On the ‘Quant (Isobaric)’ tab, you should see that TMT quantification settings for 10-plex labeling have been set, and the TMT channel annotation files have been automatically loaded (they are named ‘annotation.txt’ in this case, but any file ending in ‘annotation.txt’ will be automatically loaded from the same folder as the mzML files). Note that a reference sample is included in this dataset, with the sample tag ‘pool’.

You can inspect the channel annotations by clicking ‘Edit/Create’ for one of the plexes. Note that the pool sample in the ‘TMT-P-02s’ plex is labeled ‘pool02’– each pooled sample is given a unique name, but still needs to contain the tag ‘pool’.


Set output location and run

On the ‘Run’ tab, use ‘Browse’ to make a new folder for the output files (e.g. ‘my-tmt-phospho-results’). Then click the ‘RUN’ button to start the analysis.

When the run is finished, ‘DONE’ will be printed at the end of the text in the console.


Inspect the phospho results

In the output location (‘my-tmt-phospho-results’ folder), you will find folders containing reports for each plex individually as well as the ‘tmt-report’ folder containing combined quantification reports.

The contents of the ‘tmt-report’ folder are shown below. Reports at the gene, protein, peptide, and phosphosite levels have been generated. A more detailed guide to these output files can be found here.
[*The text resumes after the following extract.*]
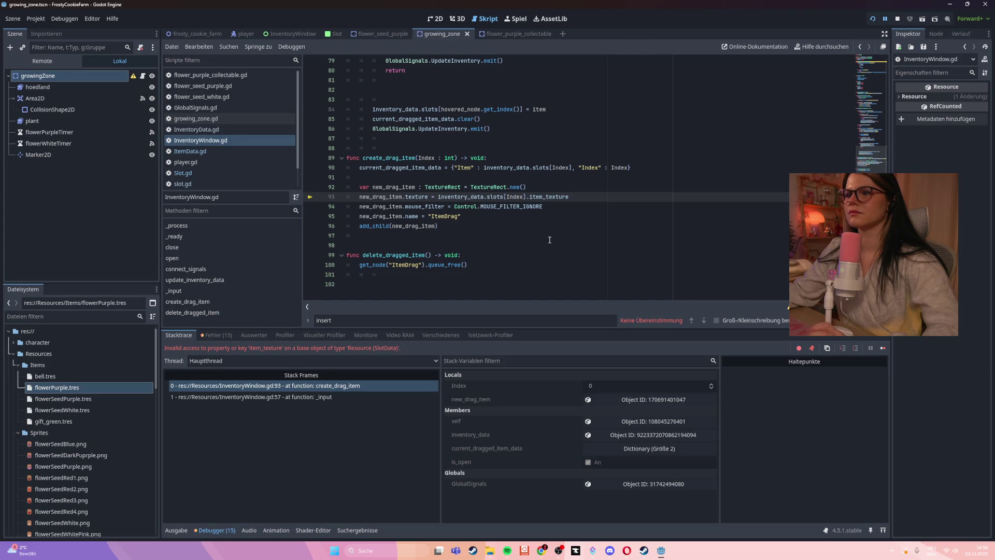
- Insert 'item.' before item_texture on line 93 of create_drag_item
click(529, 196)
text(item.)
Multi-site and single-site reports will be generated for the specified modification, in this case phosphorylation. In single-site reports, peptides identified with multiple phosphorylations are converted to single-site form. Single site reports contain only confidently localized sites. The diagram below demonstrates aggregation of PSM-level TMT ratios to the multi-site and single-site level.

A key to the row indices in the resulting multi- and single-site reports is shown below.
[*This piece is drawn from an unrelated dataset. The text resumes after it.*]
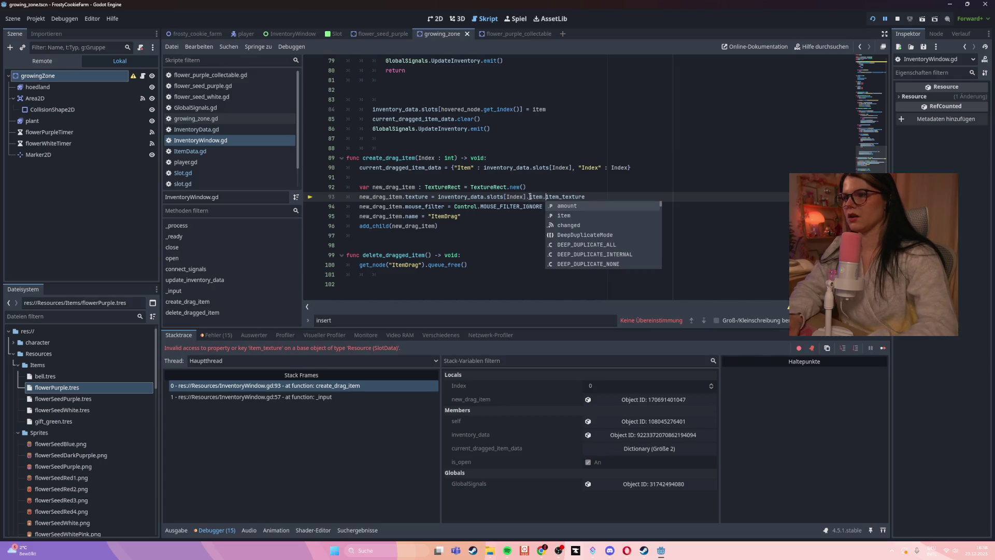
click(537, 190)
Analyze the whole proteome samples

While you’re inspecting the results of the phosphorylation-enriched samples, you can set up the analysis of the unenriched (‘proteome’) samples. We will again use just two fractions each from two different TMT 10-plexes.

The files are organized similarly to the phospho data, so we can use the ‘Add folder recursively’ button again to load the data.
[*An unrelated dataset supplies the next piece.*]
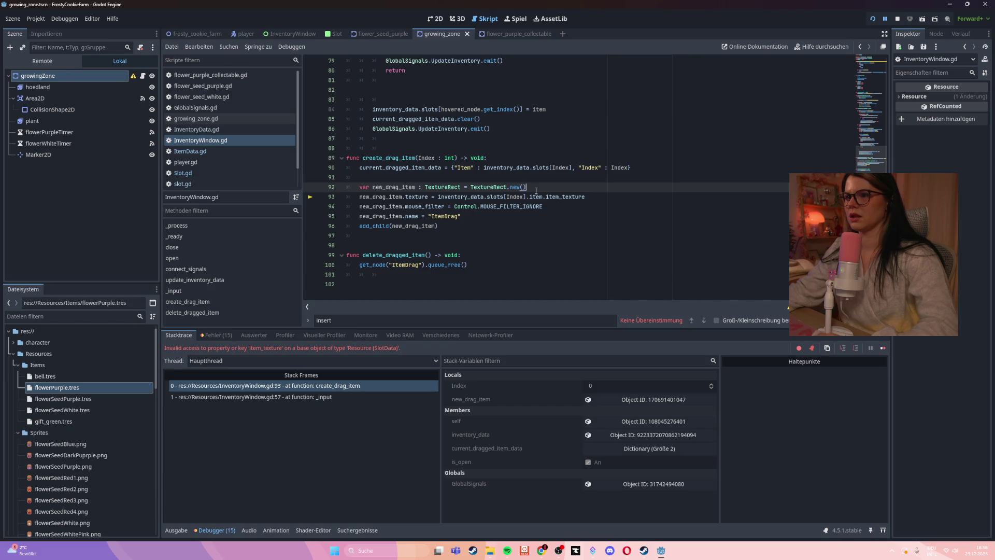
scroll(536, 190, up, 1)
click(567, 254)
We can then use the ‘By parent directory’ button to get experiment labels like we did before. Instead of using the ‘TMT10-phospho-bridge’ workflow, select and load the ‘TMT10-bridge’ workflow.

On the ‘Quant (Isobaric)’ tab, the annotation files should load automatically.

Lastly, on the ‘Run’ tab, set the output location to be a new folder (‘my-tmt-proteome-results’) and click ‘RUN’.